EXERCISE TEXT START

In this paper, we propose and validate an “atlas of normal tissue” solely using samples of WSIs obtained from normal tissue biopsies. The proposed method leverages a weakly supervised multiple-instance learning method using one-class classifiers to exclude the normal patches and focus on clinically important parts of any given WSI. We argue that this method will reduce the number of patches selected, hence removing redundancy, from each WSI while maintaining the representativeness of the patches for downstream tasks.

Experiments setup

Datasets

Two datasets from two different organs were used to test the proposed atlas of normal tissue and the one-class classifier for normal patch detection.

One dataset included a total number of 660 skin tissue WSIs of patients diagnosed with cutaneous squamous cell carcinoma (cSCC) which were pulled from the internal Mayo Clinic database (REDCap). The cases were first identified through enterprise-wide internal search engines which identified patients with a histopathologic diagnosis of cSCC or metastatic cSCC from pathology reports of archived tissue specimens. These cases subsequently underwent chart review to confirm the primary tumor as part of the inclusionary criteria. Samples were either taken at Mayo Clinic locations (Minnesota, Arizona, Florida) or outside facilities and shared with Mayo Clinic for consultation. The tissue may be from either biopsy (punch, shave, etc.) or subsequent excision. All tissue included in the pilot underwent both initial review and re-review by a dermatopathologist at one of the Mayo Clinic sites. The purpose of the re-review was to confirm cSCC, tumor characteristics (depth, differentiation, PNI, etc.), and tumor stage, and to select cases most appropriate for scanning and sequencing.

EXERCISE TEXT END
SUPPLIED DATA START

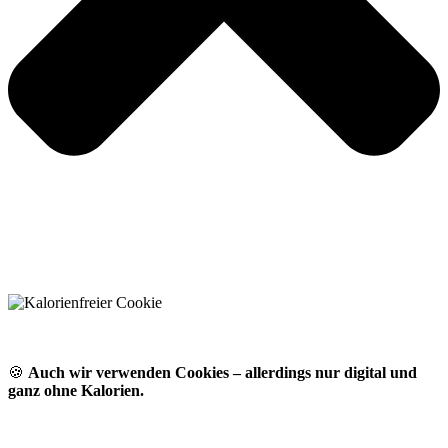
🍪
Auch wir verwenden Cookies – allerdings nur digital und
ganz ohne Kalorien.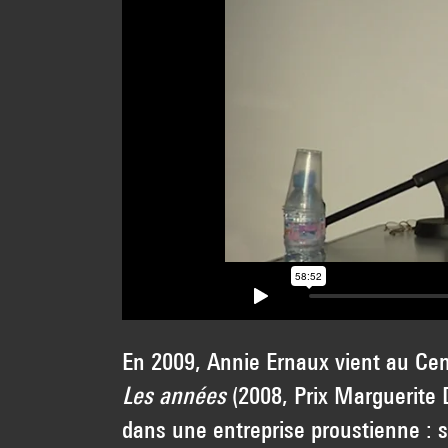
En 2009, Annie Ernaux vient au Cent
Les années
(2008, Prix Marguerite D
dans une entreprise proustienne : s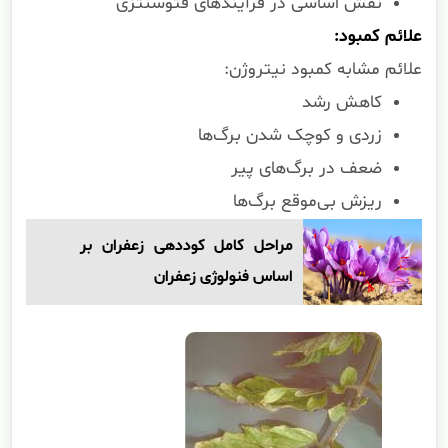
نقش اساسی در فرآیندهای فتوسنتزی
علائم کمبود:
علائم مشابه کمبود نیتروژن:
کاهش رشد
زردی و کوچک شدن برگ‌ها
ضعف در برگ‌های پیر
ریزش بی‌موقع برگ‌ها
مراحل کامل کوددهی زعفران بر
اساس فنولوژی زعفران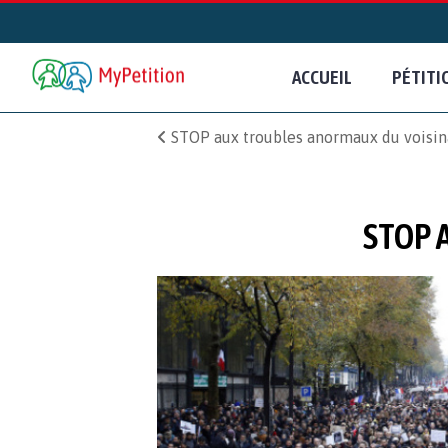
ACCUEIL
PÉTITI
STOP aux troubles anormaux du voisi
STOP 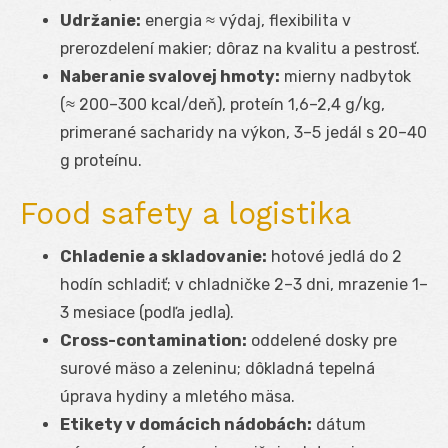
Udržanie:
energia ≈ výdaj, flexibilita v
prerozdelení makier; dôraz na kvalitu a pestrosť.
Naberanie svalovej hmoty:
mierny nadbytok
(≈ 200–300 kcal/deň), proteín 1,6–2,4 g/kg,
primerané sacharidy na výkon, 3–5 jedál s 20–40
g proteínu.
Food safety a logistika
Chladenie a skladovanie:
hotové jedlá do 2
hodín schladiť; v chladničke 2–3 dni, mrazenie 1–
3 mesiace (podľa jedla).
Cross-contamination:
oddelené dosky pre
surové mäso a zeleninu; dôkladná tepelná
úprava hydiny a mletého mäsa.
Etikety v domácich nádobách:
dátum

SUPPLIED DATA END

**WORK REQUEST 1**
Summarize the passage on the atlas of normal tissue in two sentences.
**WORK REQUEST 2**
Write out everything in the passage on the atlas of normal tissue from "In this paper, we" down to "for downstream tasks.".
The material above has nothing to do with the passage on the atlas of normal tissue.

**OUTPUT 1**
The paper proposes an "atlas of normal tissue" built only from WSIs of normal tissue biopsies, using weakly supervised multiple-instance learning with one-class classifiers to exclude normal patches, reduce redundancy, and keep the selected patches representative. It was tested on two datasets from two different organs, one of which held 660 skin tissue WSIs from patients diagnosed with cutaneous squamous cell carcinoma, pulled from the internal Mayo Clinic database and re-reviewed by a dermatopathologist.

**OUTPUT 2**
In this paper, we propose and validate an “atlas of normal tissue” solely using samples of WSIs obtained from normal tissue biopsies. The proposed method leverages a weakly supervised multiple-instance learning method using one-class classifiers to exclude the normal patches and focus on clinically important parts of any given WSI. We argue that this method will reduce the number of patches selected, hence removing redundancy, from each WSI while maintaining the representativeness of the patches for downstream tasks.